O Brasil tem hoje contratados, em 18 leilões realizados de 2005 a 2010, 59.299 Mw de energia elétrica, sendo 70% (41.664 Mw) de fontes renováveis (hídrica, eólica e de bagaço de cana), a um preço médio de R$ 125,90 por megawatt/hora (Mwh). Do total contratado, 43.922 são para entrega de 2011 a 2017, sem contar o atraso das térmicas do grupo Bertin, que deveriam ter entrado no sistema no ano passado (cerca de 1.000 Mw).
O consultor Mário Veiga, presidente da PSR Consultoria, ressalta o portfólio diversificado de opções de expansão que o Brasil possui, muitas delas competitivas hoje ou no futuro. "O potencial eólico, por exemplo, é bastante grande, de cerca de 300 mil MW de potência instalada, mais ou menos 100 mil MW médios de energia firme (supondo um fator de capacidade de 33%), mais do que o potencial hidrelétrico restante atual.
O potencial oficial, 170 mil MW, está subestimado,admite Tolmasquim, porque mediu vento só até 50 metros de altura, e as eólicas atuais têm mais de 100 metros (a velocidade do vento aumenta com a altura).

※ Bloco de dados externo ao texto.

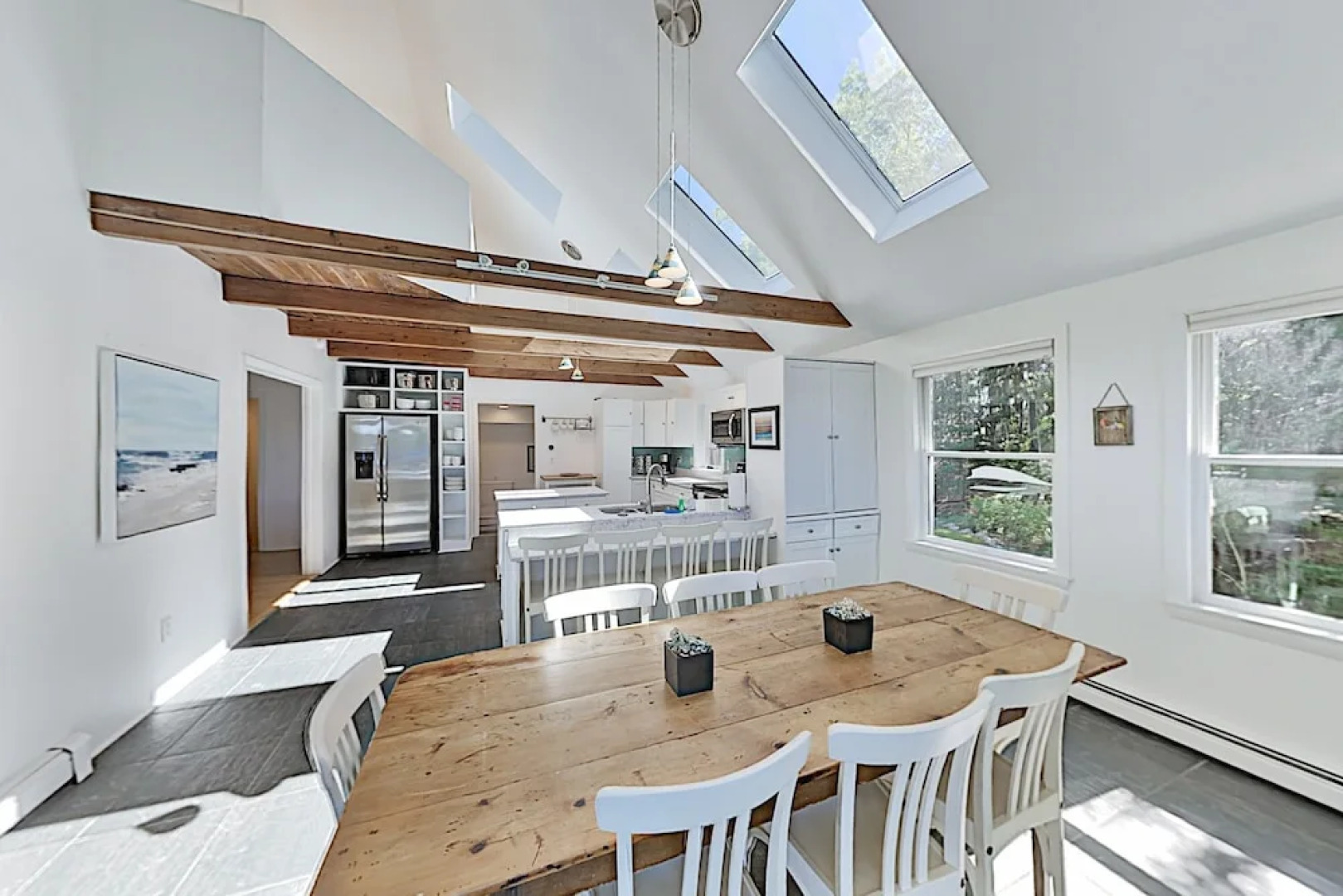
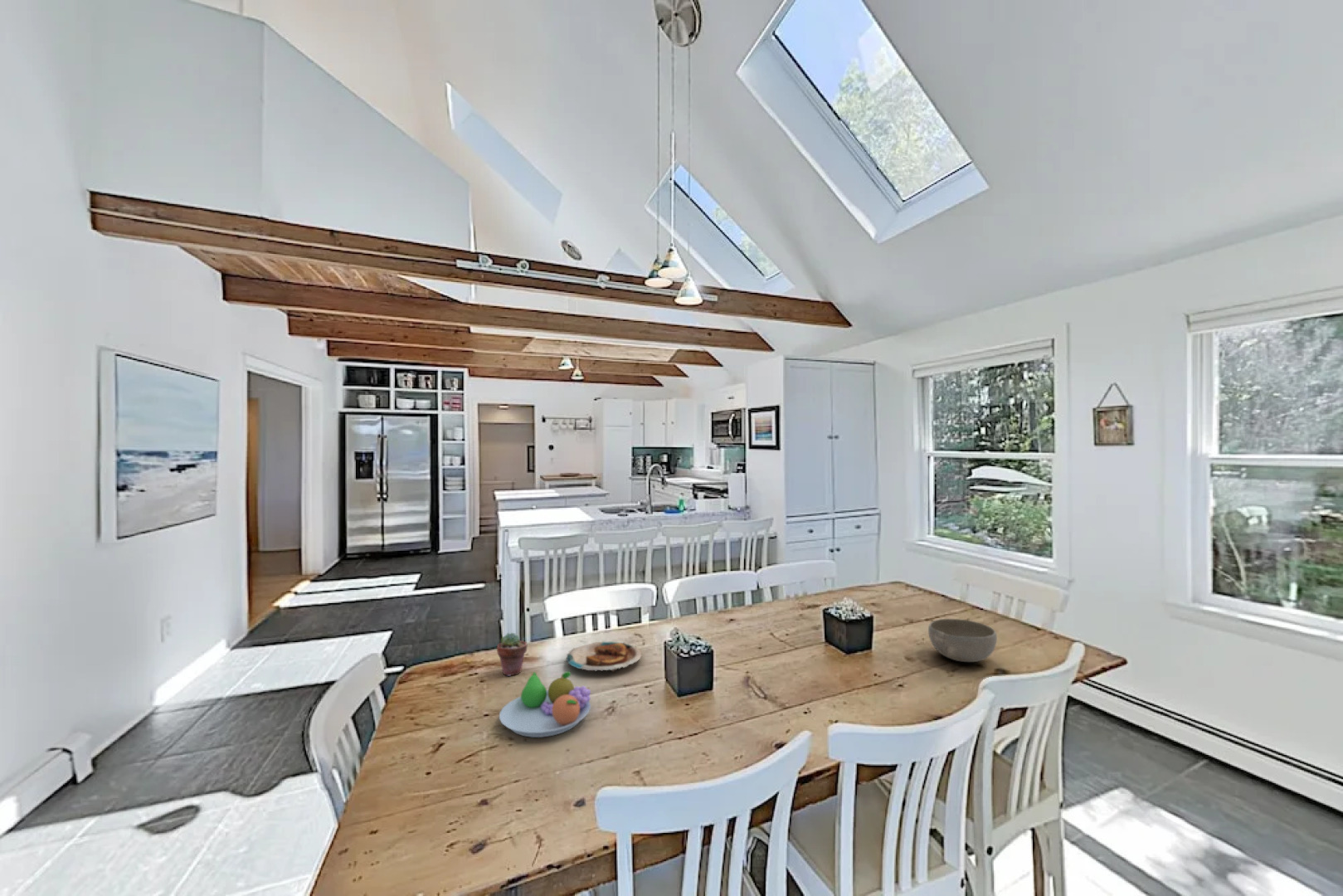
+ plate [566,640,643,672]
+ fruit bowl [499,670,591,738]
+ potted succulent [496,632,528,677]
+ bowl [927,618,998,663]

Alternativas à parte, Tolmasquim vê uma parada para debate em relação à retomada mundial que vinha ocorrendo no setor nuclear. Vê a energia atômica mais cara e com obras de execução ainda mais lentas do que já são atualmente, por conta de novas especificações de segurança. Mas, dadas as condições de cada país, duvida, por exemplo, que a China volte atrás no seu programa de expansão, e acredita que, mesmo devendo passar por intenso debate, os Estados Unidos também seguirão em frente com seus planos.
O técnico do governo pondera também que a situação do Brasil não pode ser vista com os mesmos olhos com que se vê o acidente japonês, um país com geologia bem mais vulnerável do que a brasileira. Ele ressalta também que a tecnologia das duas usinas hoje existentes no país é bem mais segura, independentemente das condições geológicas mais favoráveis, com baixíssimos riscos de terremotos fortes e de tsunamis.